Protesters in the Besiktas district ripped up paving stones from the streets to fashion makeshift barricades whilst police used tear gas, pepper spray, and water cannons in an attempt to disperse them. Roads were sealed off in the district, whilst Mosques, shops, and a university were turned into makeshift field hospitals for those injured in the demonstrations with thousands of people taking to the streets. At one point protesters commandeered a JCB from a nearby work-site and drove it at police lines to stem the firing of tear gas.
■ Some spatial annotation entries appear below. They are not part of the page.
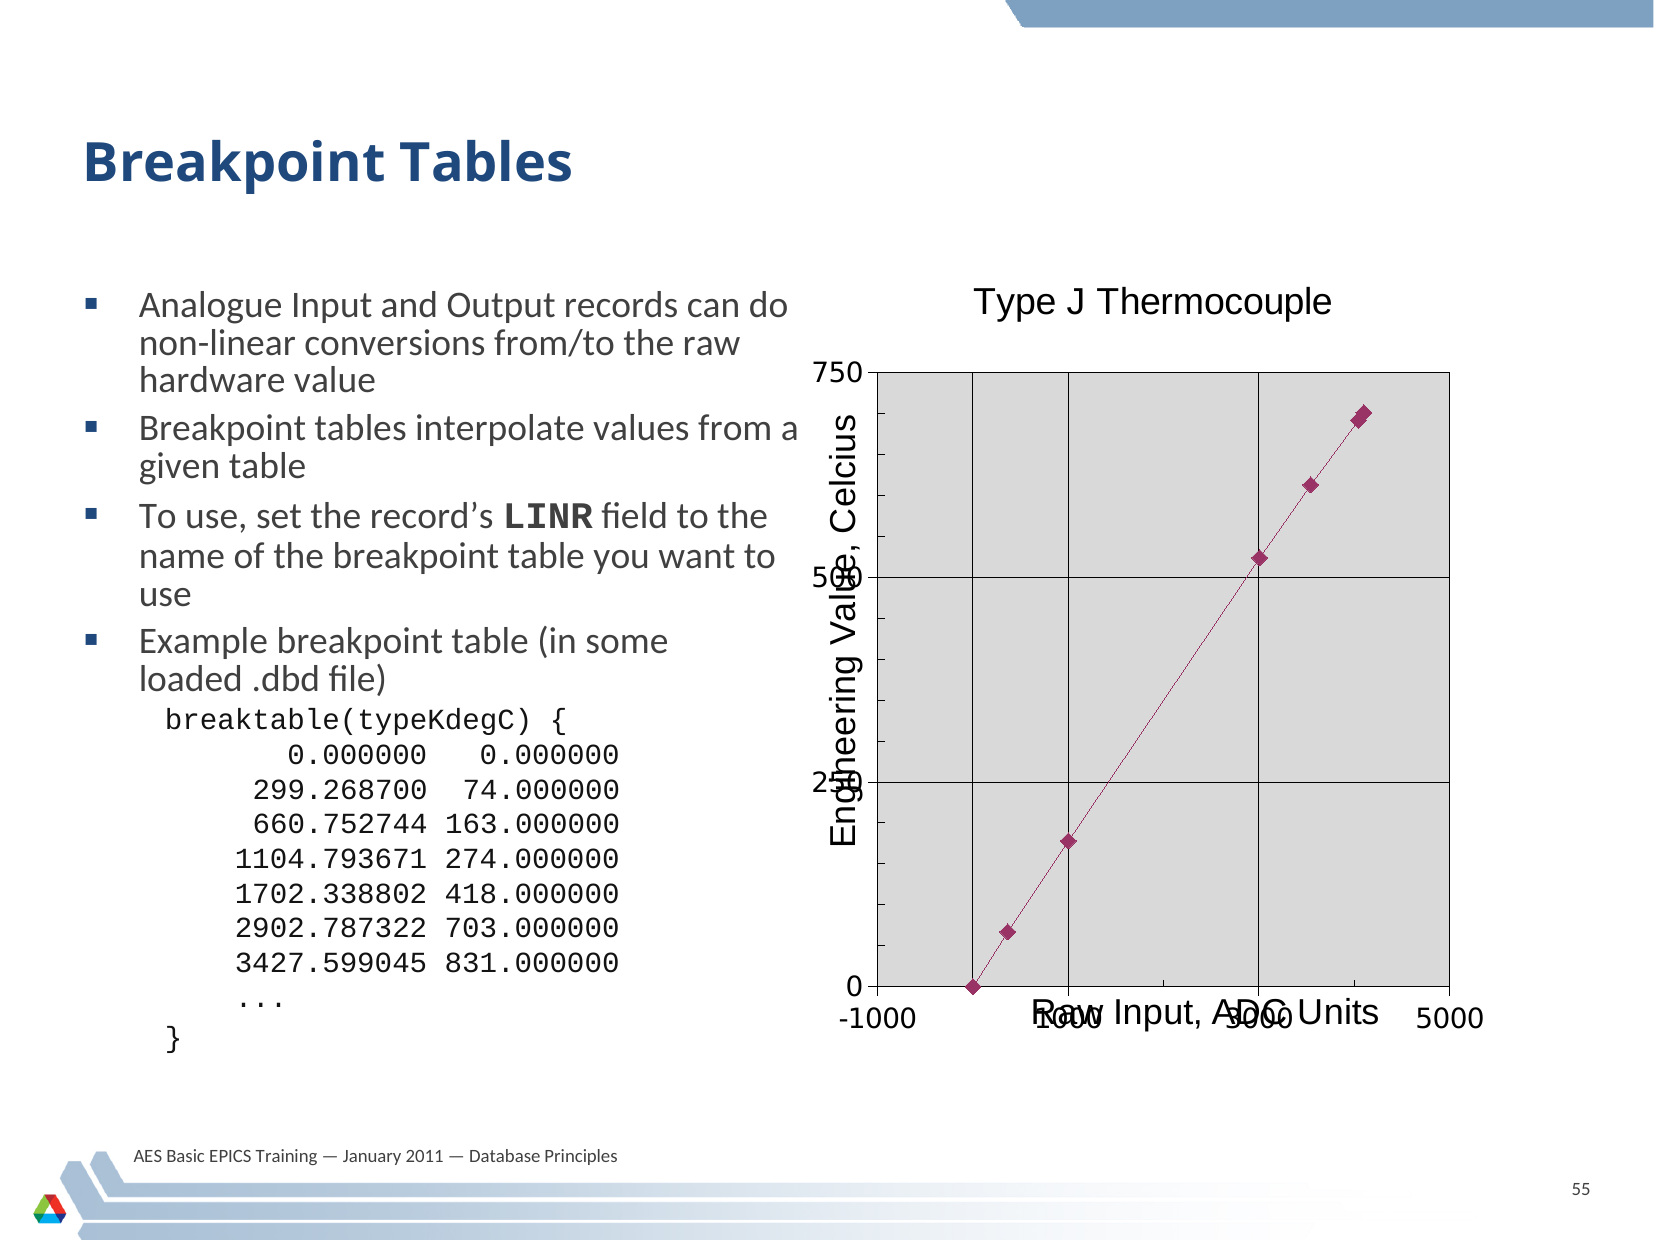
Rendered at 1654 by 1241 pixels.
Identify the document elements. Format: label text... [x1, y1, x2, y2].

list Analogue Input and Output records can do non-linear conversions from/to the raw hardware value Breakpoint tables interpolate values from a given table To use, set the record’s LINR field to the name of the breakpoint table you want to use Example breakpoint table (in some loaded .dbd file) breaktable(typeKdegC) { 0.000000 0.000000 299.268700 74.000000 660.752744 163.000000 1104.793671 274.000000 1702.338802 418.000000 2902.787322 703.000000 3427.599045 831.000000 ... } [82, 289, 809, 1109]
picture [0, 0, 1654, 29]
picture [0, 1143, 1654, 1240]
title Breakpoint Tables [82, 128, 1571, 192]
chart [797, 252, 1499, 1051]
Nearby, the prime minister’s office was a focus for protest, with police sealing off the surrounding roads in order to push back the demonstrators.
Protests were reported across Turkey overnight, from the capital Ankara, to Adana in the south and Izmir in the west.
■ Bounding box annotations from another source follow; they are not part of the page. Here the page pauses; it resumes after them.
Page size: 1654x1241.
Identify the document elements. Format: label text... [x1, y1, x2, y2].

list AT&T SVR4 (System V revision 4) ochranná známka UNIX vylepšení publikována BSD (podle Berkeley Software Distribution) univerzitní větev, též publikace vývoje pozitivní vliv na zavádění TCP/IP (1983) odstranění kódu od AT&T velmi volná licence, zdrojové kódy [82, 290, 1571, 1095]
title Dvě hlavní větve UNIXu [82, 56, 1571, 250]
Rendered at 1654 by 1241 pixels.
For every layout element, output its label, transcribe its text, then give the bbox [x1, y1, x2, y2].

The wave protests began last week with demonstrators campaigning against the development of Gezi Park into a shopping mall, but have since spread across the city and to the capital Ankara as more general anti-government protests. The Turkish police have been widely condemned for their heavy use of tear gas, pepper spray, and water cannons on generally peaceful protests, and the violence has caused many more people to come to the streets in protest of Prime Minister Erdogan’s AKP government’s authoritarian tactics and the belief that he is imposing Islamic law on the wider secular population.
Turkish officials have said that 1,700 people have been arrested in the protests over the last three days which have escalated to include 67 towns and cities across the country. The Turkish Doctors’ Association have said that 484 protesters have been treated in hospitals in Istanbul alone since Friday.
Whilst the international media has watched the escalations of the protests with interest, the Turkish media have been nearly universally ignoring the situation, with CNN Turkey showing a nature documentaries during some of the most violent episodes, implying further authoritarian control of the press.
In the US, the White House has called for “calm”, and reaffirmed that they supported peaceful demonstrations as “part of democratic expression”, criticising the Turkish security forces for their heavy handed attempts at suppressing the demonstrations.